Area of football-shaped clip is trickier. I just used formula for area of an ellipse. (pi)(A)(B) where A and B are half the height and width of the ellipse. See below.

I drew lines in the image, put a ruler on my computer screen, and measured the relative distances. Overall diameter 9 inches, total height of clip = 1.75 inches, total width of clip = 5.5 inches.

1.75/9*19.1mm = 3.71mm, divided by 2 = 1.85mm = A.
5.5/9*19.1mm = 11.2mm, divided by 2 = 5.6mm = B.

(pi)(1.85)(5.6) = 32.5 square mm, area of clip.
32.5/287 = 11%.

So by my rough calculation, the clip is 11%. The "football" area would be slightly smaller than a true ellipse, so it's probably more like 10%.

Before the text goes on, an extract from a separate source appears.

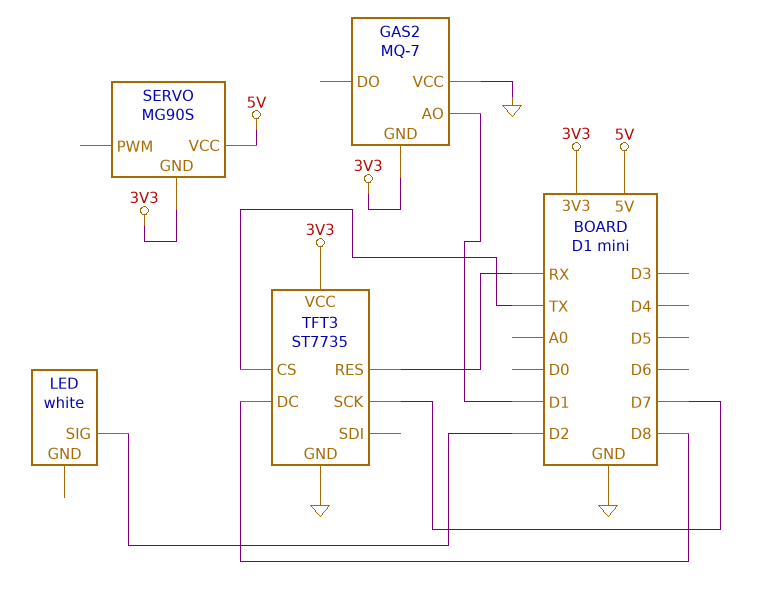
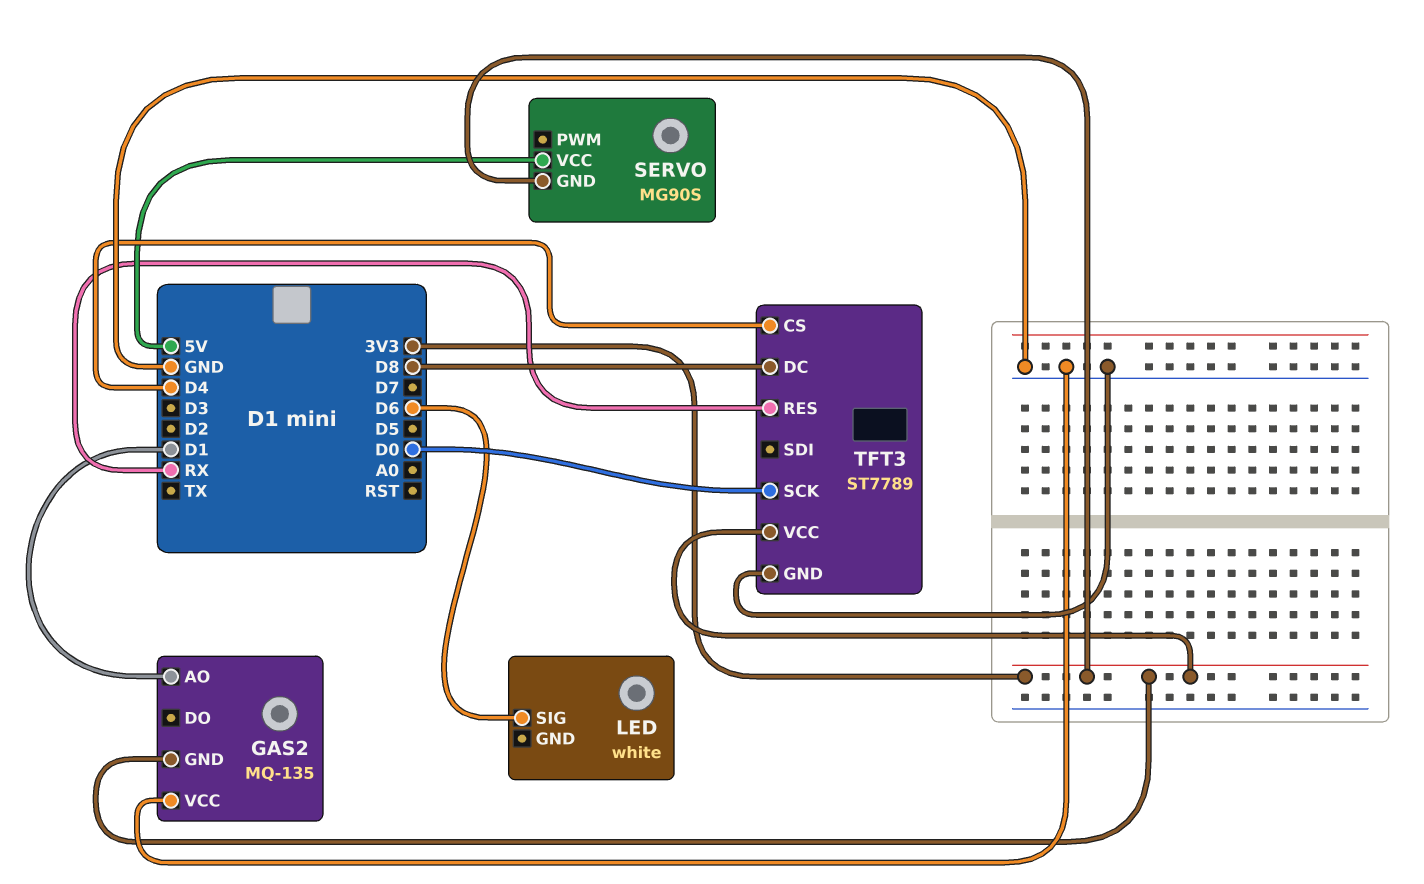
GAS2: MQ-7 -> MQ-135
LED pin SIG: D2 -> D6
TFT3: ST7735 -> ST7789
TFT3 pin CS: TX -> D4
TFT3 pin SCK: D7 -> D0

Yes, too much time on my hands, but taking a lunch break from mowing the lawn.

Thanks kbbpll, your analysis is excellent,
we used to use trapazoid areas for profile estimates in
oil traps. Volume of an upside down dome. I can see that
this would be good for a perfectly round coin as your arc
suggests, but the 1982 cent was 12 sided and this may
decrease the area clipped under your football shaped area
assumptions.

I agree Okie, the size of the rim is thick
and thus would contribute more to the weight of the
clipped portion, skewing the percentage. The coin has
had 8% of its mass/weight removed prior to striking, what
percentage of the volume of the coin is missing may be a
different number, pushing 11% as kbbpll
suggests. It's a big clip.

Nice large clip SilverDon , I have quite a few clips but I don't have a 1982.